感染の最初に働くのが好中球だから、この時の活性酸素はスーパーオキシドなのかも知れない。好中球によってスーパーオキシドが放出された後、体内に亜鉛、銅、マンガンなどの栄養素がある場合、スーパーオキシドジスムターゼが合成され、スーパーオキシドを消去する。消去されたスーパーオキシドの一部が過酸化水素へと変換される。
この過酸化水素存在下で、マクロファージは平熱域よりも発熱域(約38℃)で強く反応するということだ。
つまり、過酸化水素存在下では、細胞の温度センサーであるTRPM2が体温近く(約37℃)で活性化され、マクロファージも反応する。さらに過酸化水素存在下では、マクロファージは発熱域(約38℃)で強く反応するのだ。
この働きには、活性酸素を消去するスーパーオキシドディスムターゼを合成する栄養素が重要になってくると思われる。亜鉛、銅、マンガン、鉄などの。
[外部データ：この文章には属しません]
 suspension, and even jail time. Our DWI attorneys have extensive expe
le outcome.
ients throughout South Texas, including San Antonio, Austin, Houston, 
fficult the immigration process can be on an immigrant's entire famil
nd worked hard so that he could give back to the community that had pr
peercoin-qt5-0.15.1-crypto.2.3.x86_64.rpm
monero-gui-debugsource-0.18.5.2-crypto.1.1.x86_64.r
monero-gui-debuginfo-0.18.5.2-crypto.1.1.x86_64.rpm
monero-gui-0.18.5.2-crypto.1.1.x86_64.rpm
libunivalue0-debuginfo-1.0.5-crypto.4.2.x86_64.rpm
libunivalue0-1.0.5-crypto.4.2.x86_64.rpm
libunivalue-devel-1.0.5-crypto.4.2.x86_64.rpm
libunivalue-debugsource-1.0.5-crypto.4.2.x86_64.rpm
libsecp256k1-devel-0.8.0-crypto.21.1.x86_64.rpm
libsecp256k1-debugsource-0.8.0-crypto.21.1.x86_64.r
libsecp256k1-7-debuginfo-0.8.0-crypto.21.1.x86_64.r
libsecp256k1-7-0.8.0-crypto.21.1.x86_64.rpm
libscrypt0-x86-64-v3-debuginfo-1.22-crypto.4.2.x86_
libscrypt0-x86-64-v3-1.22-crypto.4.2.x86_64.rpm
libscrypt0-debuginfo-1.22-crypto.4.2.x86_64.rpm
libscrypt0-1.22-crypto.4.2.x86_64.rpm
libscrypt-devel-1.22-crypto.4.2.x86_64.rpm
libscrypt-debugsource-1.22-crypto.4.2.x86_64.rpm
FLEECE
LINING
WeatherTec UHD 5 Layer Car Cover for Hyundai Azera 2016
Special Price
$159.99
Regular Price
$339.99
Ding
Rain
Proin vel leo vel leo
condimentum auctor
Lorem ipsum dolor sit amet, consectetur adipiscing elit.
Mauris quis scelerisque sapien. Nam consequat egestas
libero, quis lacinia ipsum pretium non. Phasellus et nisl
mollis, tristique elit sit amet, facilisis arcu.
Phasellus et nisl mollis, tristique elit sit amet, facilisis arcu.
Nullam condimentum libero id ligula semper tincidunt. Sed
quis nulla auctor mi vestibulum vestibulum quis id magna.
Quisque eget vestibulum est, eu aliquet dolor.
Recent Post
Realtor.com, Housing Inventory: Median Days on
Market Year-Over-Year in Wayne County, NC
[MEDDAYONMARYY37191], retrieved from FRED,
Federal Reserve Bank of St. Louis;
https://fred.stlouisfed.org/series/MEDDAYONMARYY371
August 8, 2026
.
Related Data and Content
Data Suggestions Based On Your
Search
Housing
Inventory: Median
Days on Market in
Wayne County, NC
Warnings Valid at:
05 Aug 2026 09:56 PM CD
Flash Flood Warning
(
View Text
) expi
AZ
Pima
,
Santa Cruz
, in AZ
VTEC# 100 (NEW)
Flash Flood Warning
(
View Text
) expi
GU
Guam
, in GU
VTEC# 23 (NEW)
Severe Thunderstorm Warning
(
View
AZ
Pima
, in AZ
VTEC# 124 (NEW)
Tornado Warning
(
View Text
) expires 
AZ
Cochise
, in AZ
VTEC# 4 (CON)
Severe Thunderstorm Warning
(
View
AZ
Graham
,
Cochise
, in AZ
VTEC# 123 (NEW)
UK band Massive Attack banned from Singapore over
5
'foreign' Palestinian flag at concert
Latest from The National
カルシウム拮抗薬や亜鉛を排出する利尿薬等、夫が4種類の薬を飲んでいた時はいつも37度前後の微熱を出していた。逆に言えば高熱を出すことが出来ないでいた。そして入院中にいつの間にかつけていた傷がなかなか治らないということがあった。
昨年利尿剤の服用が隔日になった後、引っ越しの疲れも出たせいか高熱を出した。
カルシウム拮抗薬も3日に一度で今は利尿剤も飲まなくなっているのだが、先日はまた高熱を出した。インフルエンザの検査は陰性でコロナはどうか分からない。解熱剤にアセトアミノフェンを主成分とするカロナール錠を貰ってきたのだが、病院に行った時が39度近くで一番高く、それ以後38度以上の熱が出なかったので飲まなかった。
(略)
ウイルスなどに感染して熱を出している時に、ステロイド、非ステロイドに拘わらず解熱剤や抗炎症薬を飲んでしまうとウイルスと闘えなくなって重症化するということが起こってくるのではないだろうか?
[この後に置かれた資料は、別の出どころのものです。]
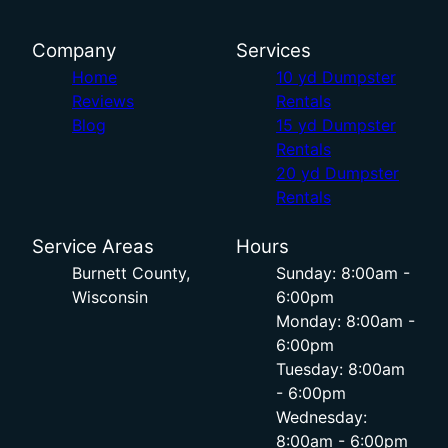
Company
Services
Home
10 yd Dumpster
Reviews
Rentals
Blog
15 yd Dumpster
Rentals
20 yd Dumpster
Rentals
Service Areas
Hours
Burnett County,
Sunday: 8:00am -
Wisconsin
6:00pm
Monday: 8:00am -
6:00pm
Tuesday: 8:00am
- 6:00pm
Wednesday:
8:00am - 6:00pm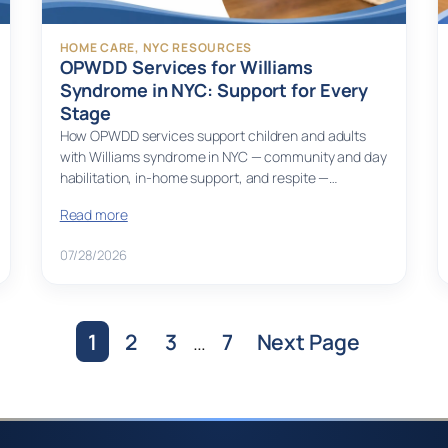
HOME CARE
, 
NYC RESOURCES
OPWDD Services for Williams
Syndrome in NYC: Support for Every
Stage
How OPWDD services support children and adults
with Williams syndrome in NYC — community and day
habilitation, in-home support, and respite —…
Read more
07/28/2026
1
2
3
…
7
Next Page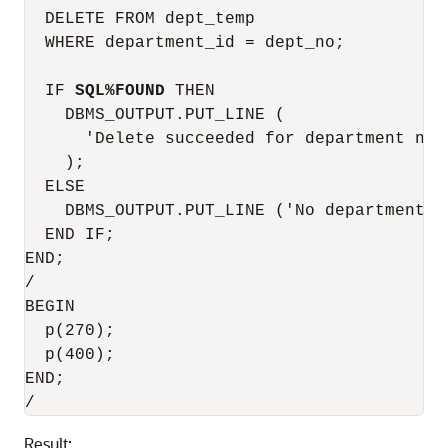
  DELETE FROM dept_temp

  WHERE department_id = dept_no;

  IF 
SQL%FOUND
 THEN

    DBMS_OUTPUT.PUT_LINE (

      'Delete succeeded for department numb
    );

  ELSE

    DBMS_OUTPUT.PUT_LINE ('No department n
  END IF;

END;

/

BEGIN

  p(270);

  p(400);

END;

Result: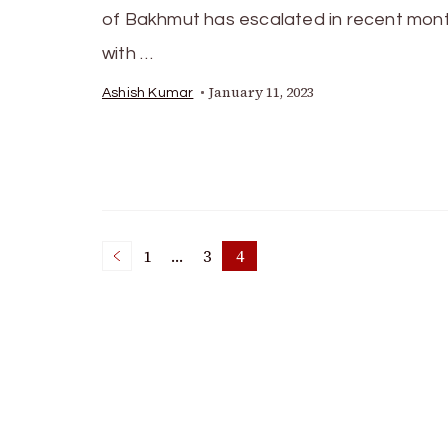
of Bakhmut has escalated in recent mont
with …
January 11, 2023
Ashish Kumar
Posts
1
…
3
4
Page
Page
Page
pagination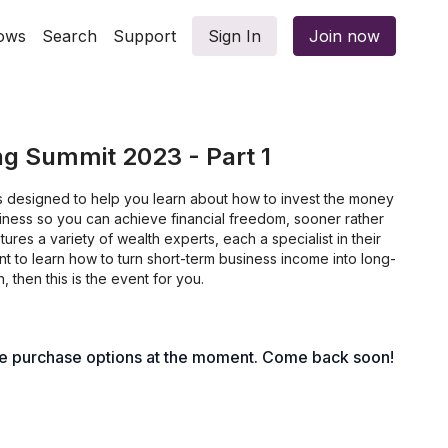
ows
Search
Support
Sign In
Join now
ng Summit 2023 - Part 1
is designed to help you learn about how to invest the money
ness so you can achieve financial freedom, sooner rather
atures a variety of wealth experts, each a specialist in their
want to learn how to turn short-term business income into long-
, then this is the event for you.
le purchase options at the moment. Come back soon!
逆に、高熱が続いて肺炎や敗血症等を起こした場合はステロイド(電解質コルチコイド)が有効に働くと言えるように思う?
ミトコンドリアのスーパーオキシドディスムターゼ合成のためにはマンガンが必要だろう。
細胞質では、亜鉛と銅が必要となる。
さらに、好中球が放出するタンパク分解酵素(マトリックスメタロプロテアーゼ)は亜鉛が活性中心となっている。
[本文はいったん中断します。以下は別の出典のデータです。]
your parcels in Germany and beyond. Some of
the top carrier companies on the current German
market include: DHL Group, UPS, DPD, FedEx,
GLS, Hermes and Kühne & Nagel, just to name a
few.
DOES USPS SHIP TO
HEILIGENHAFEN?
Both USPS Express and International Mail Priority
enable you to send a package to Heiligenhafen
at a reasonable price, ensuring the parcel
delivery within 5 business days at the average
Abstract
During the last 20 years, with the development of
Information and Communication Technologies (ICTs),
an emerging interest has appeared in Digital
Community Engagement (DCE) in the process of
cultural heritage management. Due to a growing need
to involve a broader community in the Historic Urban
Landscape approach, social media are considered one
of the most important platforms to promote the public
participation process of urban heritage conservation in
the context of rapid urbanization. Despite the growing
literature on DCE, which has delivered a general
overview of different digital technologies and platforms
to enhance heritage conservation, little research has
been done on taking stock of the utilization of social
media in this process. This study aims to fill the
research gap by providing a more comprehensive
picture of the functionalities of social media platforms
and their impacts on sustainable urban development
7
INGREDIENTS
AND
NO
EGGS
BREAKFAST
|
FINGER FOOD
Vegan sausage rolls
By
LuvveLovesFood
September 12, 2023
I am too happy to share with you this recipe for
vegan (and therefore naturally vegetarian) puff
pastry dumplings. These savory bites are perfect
VDによって調整されているカルシウムは、酵素合成の初期で必要なミネラルだろう。
感染症と闘うためには、これらの栄養素が必要だということだ。
しかし、高熱が続く場合は、過酸化水素を消去するグルタチオンペルオキシダーゼが合成されなくてはならない。この活性中心となるのが、セレンだ。
さらに、これら活性酸素を最終的に消去するのが、VC、VA、VEである。